Search code examples
neural-networkchainer

How to implement separate learning rate or optimizer in different layer in Chainer?


In my structure of NN, I wanna use different learning rate or optimizer , e.g. AdaGrad, in each layer. How to implement it? Wait for your help. Thks.


Solution

  • After you setup optimizer to the model, each parameter of link in the model has update_rule attribute (e.g.

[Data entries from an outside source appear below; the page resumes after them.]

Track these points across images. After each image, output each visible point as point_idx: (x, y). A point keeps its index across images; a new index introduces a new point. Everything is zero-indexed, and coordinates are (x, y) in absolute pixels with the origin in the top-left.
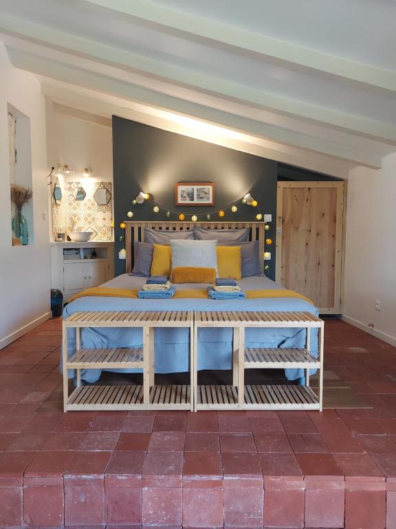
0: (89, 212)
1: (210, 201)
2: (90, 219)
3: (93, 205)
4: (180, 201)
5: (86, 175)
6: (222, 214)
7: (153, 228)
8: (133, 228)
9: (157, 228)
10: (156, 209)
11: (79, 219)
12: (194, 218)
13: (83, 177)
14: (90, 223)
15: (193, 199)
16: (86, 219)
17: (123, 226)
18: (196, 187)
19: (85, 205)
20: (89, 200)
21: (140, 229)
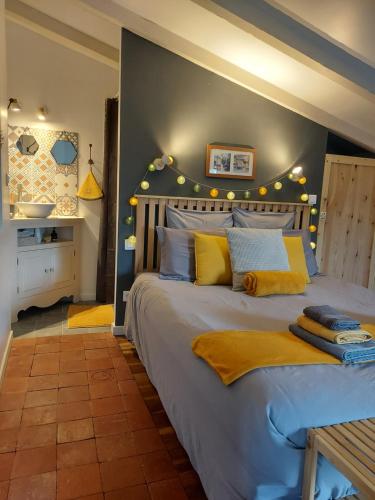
0: (44, 173)
1: (249, 174)
2: (44, 184)
3: (49, 163)
4: (213, 171)
5: (42, 117)
6: (263, 191)
7: (176, 207)
8: (147, 206)
9: (181, 206)
10: (181, 180)
11: (26, 183)
12: (231, 195)
13: (38, 120)
14: (44, 189)
15: (228, 169)
16: (38, 183)
17: (134, 201)
18: (234, 153)
19: (37, 162)
20: (43, 156)
21: (157, 207)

AdaGradRule in this case), which defines how to update this parameter.

    And each update_rule has hyperparam attribute separately, so you can overwrite these hyperparam for each parameter in the link.

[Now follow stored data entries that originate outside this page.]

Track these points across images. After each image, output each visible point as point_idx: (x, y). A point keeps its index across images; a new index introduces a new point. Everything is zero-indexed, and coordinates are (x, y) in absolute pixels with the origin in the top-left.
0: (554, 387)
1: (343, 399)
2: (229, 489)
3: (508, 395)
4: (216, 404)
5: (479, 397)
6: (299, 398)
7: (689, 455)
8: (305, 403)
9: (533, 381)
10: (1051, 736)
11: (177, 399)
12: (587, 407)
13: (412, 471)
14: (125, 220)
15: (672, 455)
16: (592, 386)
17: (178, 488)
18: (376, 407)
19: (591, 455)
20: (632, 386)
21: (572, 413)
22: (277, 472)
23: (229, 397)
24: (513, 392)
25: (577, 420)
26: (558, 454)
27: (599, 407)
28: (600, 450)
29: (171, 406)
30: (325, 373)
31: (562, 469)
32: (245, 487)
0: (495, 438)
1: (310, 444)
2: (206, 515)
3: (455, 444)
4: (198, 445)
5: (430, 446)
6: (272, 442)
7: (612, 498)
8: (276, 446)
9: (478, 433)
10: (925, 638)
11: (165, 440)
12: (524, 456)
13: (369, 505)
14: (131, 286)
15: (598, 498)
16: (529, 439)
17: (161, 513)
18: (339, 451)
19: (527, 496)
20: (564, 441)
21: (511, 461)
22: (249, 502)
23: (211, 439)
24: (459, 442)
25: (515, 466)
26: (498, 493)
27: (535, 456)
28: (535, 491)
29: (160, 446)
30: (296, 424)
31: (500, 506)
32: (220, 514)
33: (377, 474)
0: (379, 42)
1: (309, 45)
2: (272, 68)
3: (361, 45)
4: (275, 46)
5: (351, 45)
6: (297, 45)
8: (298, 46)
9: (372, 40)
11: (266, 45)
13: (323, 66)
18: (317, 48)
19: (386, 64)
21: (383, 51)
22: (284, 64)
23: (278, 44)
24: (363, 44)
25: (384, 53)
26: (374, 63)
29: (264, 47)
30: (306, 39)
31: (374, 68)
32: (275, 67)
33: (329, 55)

    Below is a sample code,

    class MLP(chainer.Chain):
    
        def __init__(self, n_units, n_out):
            super(MLP, self).__init__()
            with self.init_scope():
                # input size of each layer will be inferred when omitted
                self.l1 = L.Linear(n_units)  # n_in -> n_units
                self.l2 = L.Linear(n_units)  # n_units -> n_units
                self.l3 = L.Linear(n_out)  # n_units -> n_out
    
        def __call__(self, x):
            h1 = F.relu(self.l1(x))
            h2 = F.relu(self.l2(h1))
            return self.l3(h2)
    
    model = MLP(args.unit, 10)
    classifier_model = L.Classifier(model)
    if args.gpu >= 0:
        chainer.cuda.get_device_from_id(args.gpu).use()  # Make a specified GPU current
        classifier_model.to_gpu()  # Copy the model to the GPU
    
    # Setup an optimizer
    optimizer = chainer.optimizers.AdaGrad()
    optimizer.setup(classifier_model)
    
    # --- After `optimizer.setup()`, you can modify `hyperparam` of each parameter ---
    
    # 1. Change `update_rule` for specific parameter
    #    `l1` is `Linear` link, which has parameter `W` and `b`
    classifier_model.predictor.l1.W.update_rule.hyperparam.lr = 0.01
    
    # 2. Change `update_rule` for all parameters (W & b) of one link
    for param in classifier_model.predictor.l2.params():
        param.update_rule.hyperparam.lr = 0.01
    
    # --- You can setup trainer module to train the model in the following...
    ...